(Records from a data collection)
---

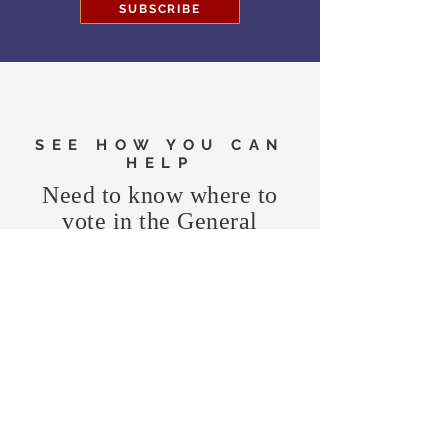
SUBSCRIBE
SEE HOW YOU CAN
HELP
Need to know where to
vote in the General
Election?
FIND MY PRECINCT
Headquarters Hours
Monday, Wednesday, & Saturday,
11 am - 3 pm
CONTRIBUTE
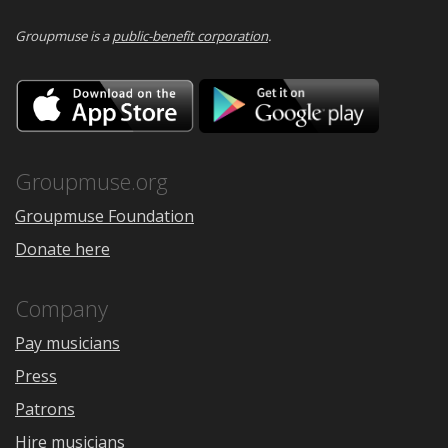
Groupmuse is a
public-benefit corporation
.
Download
Downloa
on
on
the
Google
App
Play
Store
Groupmuse.org
Groupmuse Foundation
Donate here
Company
Pay musicians
Press
Patrons
Hire musicians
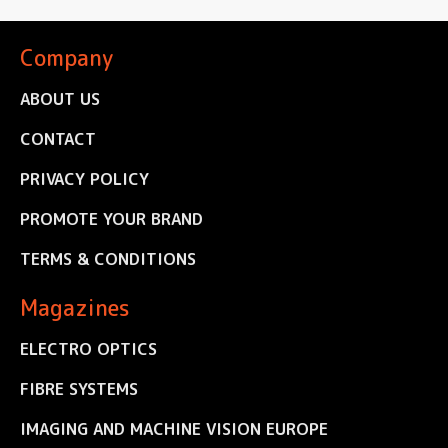
Company
ABOUT US
CONTACT
PRIVACY POLICY
PROMOTE YOUR BRAND
TERMS & CONDITIONS
Magazines
ELECTRO OPTICS
FIBRE SYSTEMS
IMAGING AND MACHINE VISION EUROPE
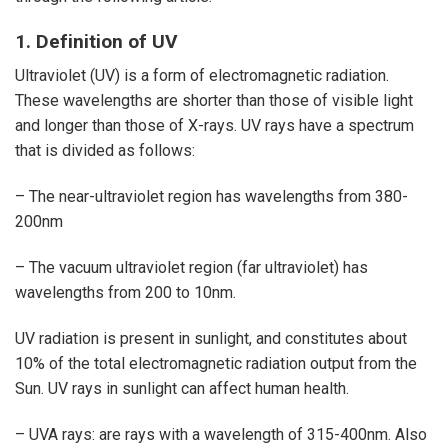
1. Definition of UV
Ultraviolet (UV) is a form of electromagnetic radiation.
These wavelengths are shorter than those of visible light
and longer than those of X-rays. UV rays have a spectrum
that is divided as follows:
– The near-ultraviolet region has wavelengths from 380-
200nm
– The vacuum ultraviolet region (far ultraviolet) has
wavelengths from 200 to 10nm.
UV radiation is present in sunlight, and constitutes about
10% of the total electromagnetic radiation output from the
Sun. UV rays in sunlight can affect human health.
– UVA rays: are rays with a wavelength of 315-400nm. Also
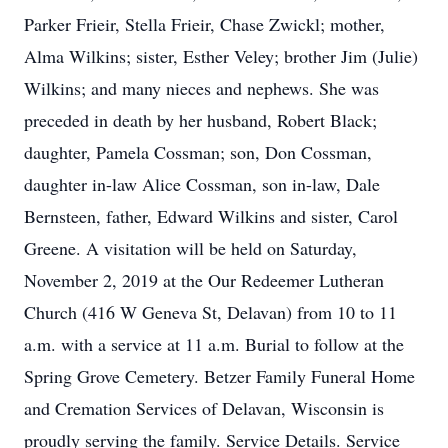
Parker Frieir, Stella Frieir, Chase Zwickl; mother,
Alma Wilkins; sister, Esther Veley; brother Jim (Julie)
Wilkins; and many nieces and nephews. She was
preceded in death by her husband, Robert Black;
daughter, Pamela Cossman; son, Don Cossman,
daughter in-law Alice Cossman, son in-law, Dale
Bernsteen, father, Edward Wilkins and sister, Carol
Greene. A visitation will be held on Saturday,
November 2, 2019 at the Our Redeemer Lutheran
Church (416 W Geneva St, Delavan) from 10 to 11
a.m. with a service at 11 a.m. Burial to follow at the
Spring Grove Cemetery. Betzer Family Funeral Home
and Cremation Services of Delavan, Wisconsin is
proudly serving the family. Service Details. Service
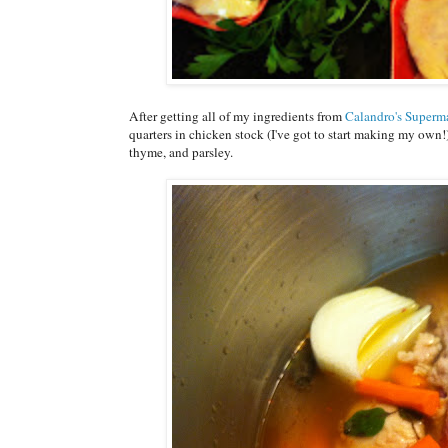
After getting all of my ingredients from
Calandro's Superm
quarters in chicken stock (I've got to start making my own!
thyme, and parsley.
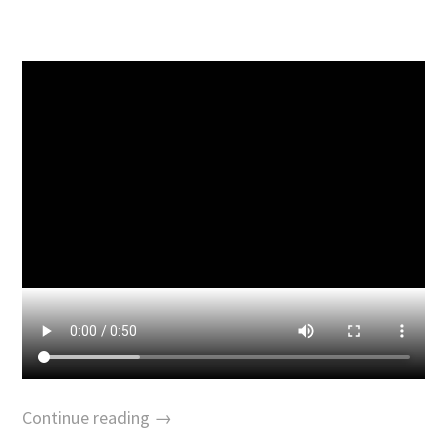
Continue reading →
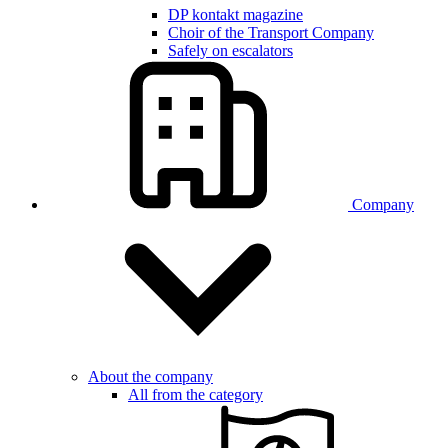
DP kontakt magazine
Choir of the Transport Company
Safely on escalators
Company
About the company
All from the category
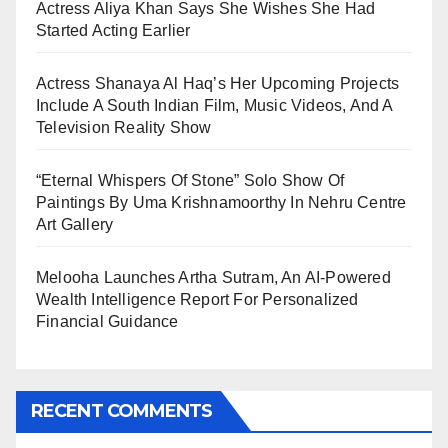
Actress Aliya Khan Says She Wishes She Had
Started Acting Earlier
Actress Shanaya Al Haq’s Her Upcoming Projects
Include A South Indian Film, Music Videos, And A
Television Reality Show
“Eternal Whispers Of Stone” Solo Show Of
Paintings By Uma Krishnamoorthy In Nehru Centre
Art Gallery
Melooha Launches Artha Sutram, An AI-Powered
Wealth Intelligence Report For Personalized
Financial Guidance
RECENT COMMENTS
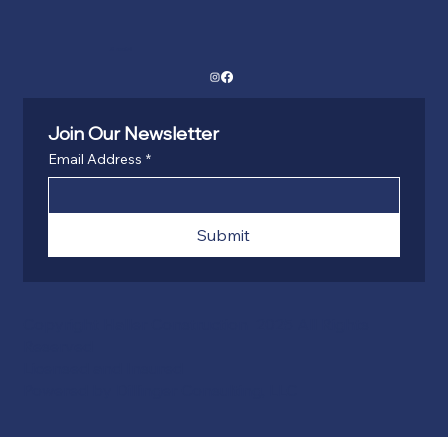
Social
Join Our Newsletter
Email Address
*
Submit
Copyright Haller Construction 2025 All Rights
Reserved
Licensed and Insured
Powered by Dillinger Consulting, LLC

---

#### Brief
Reproduce the text read from all of the items above line for line, leaving the pictures out of your answer.

#### Response to the exercise
SUBSCRIBE
SEE HOW YOU CAN
HELP
Need to know where to
vote in the General
Election?
FIND MY PRECINCT
Headquarters Hours
Monday, Wednesday, & Saturday,
11 am - 3 pm
CONTRIBUTE
Groupmuse is a
public-benefit corporation
.
Download
Downloa
on
on
the
Google
App
Play
Store
Groupmuse.org
Groupmuse Foundation
Donate here
Company
Pay musicians
Press
Patrons
Hire musicians
Company
ABOUT US
CONTACT
PRIVACY POLICY
PROMOTE YOUR BRAND
TERMS & CONDITIONS
Magazines
ELECTRO OPTICS
FIBRE SYSTEMS
IMAGING AND MACHINE VISION EUROPE
1. Definition of UV
Ultraviolet (UV) is a form of electromagnetic radiation.
These wavelengths are shorter than those of visible light
and longer than those of X-rays. UV rays have a spectrum
that is divided as follows:
– The near-ultraviolet region has wavelengths from 380-
200nm
– The vacuum ultraviolet region (far ultraviolet) has
wavelengths from 200 to 10nm.
UV radiation is present in sunlight, and constitutes about
10% of the total electromagnetic radiation output from the
Sun. UV rays in sunlight can affect human health.
– UVA rays: are rays with a wavelength of 315-400nm. Also
Parker Frieir, Stella Frieir, Chase Zwickl; mother,
Alma Wilkins; sister, Esther Veley; brother Jim (Julie)
Wilkins; and many nieces and nephews. She was
preceded in death by her husband, Robert Black;
daughter, Pamela Cossman; son, Don Cossman,
daughter in-law Alice Cossman, son in-law, Dale
Bernsteen, father, Edward Wilkins and sister, Carol
Greene. A visitation will be held on Saturday,
November 2, 2019 at the Our Redeemer Lutheran
Church (416 W Geneva St, Delavan) from 10 to 11
a.m. with a service at 11 a.m. Burial to follow at the
Spring Grove Cemetery. Betzer Family Funeral Home
and Cremation Services of Delavan, Wisconsin is
proudly serving the family. Service Details. Service
After getting all of my ingredients from
Calandro's Superm
quarters in chicken stock (I've got to start making my own!
thyme, and parsley.
Continue reading →
DP kontakt magazine
Choir of the Transport Company
Safely on escalators
Company
About the company
All from the category
Actress Aliya Khan Says She Wishes She Had
Started Acting Earlier
Actress Shanaya Al Haq’s Her Upcoming Projects
Include A South Indian Film, Music Videos, And A
Television Reality Show
“Eternal Whispers Of Stone” Solo Show Of
Paintings By Uma Krishnamoorthy In Nehru Centre
Art Gallery
Melooha Launches Artha Sutram, An AI-Powered
Wealth Intelligence Report For Personalized
Financial Guidance
RECENT COMMENTS
Social
Join Our Newsletter
Email Address
*
Submit
Copyright Haller Construction 2025 All Rights
Reserved
Licensed and Insured
Powered by Dillinger Consulting, LLC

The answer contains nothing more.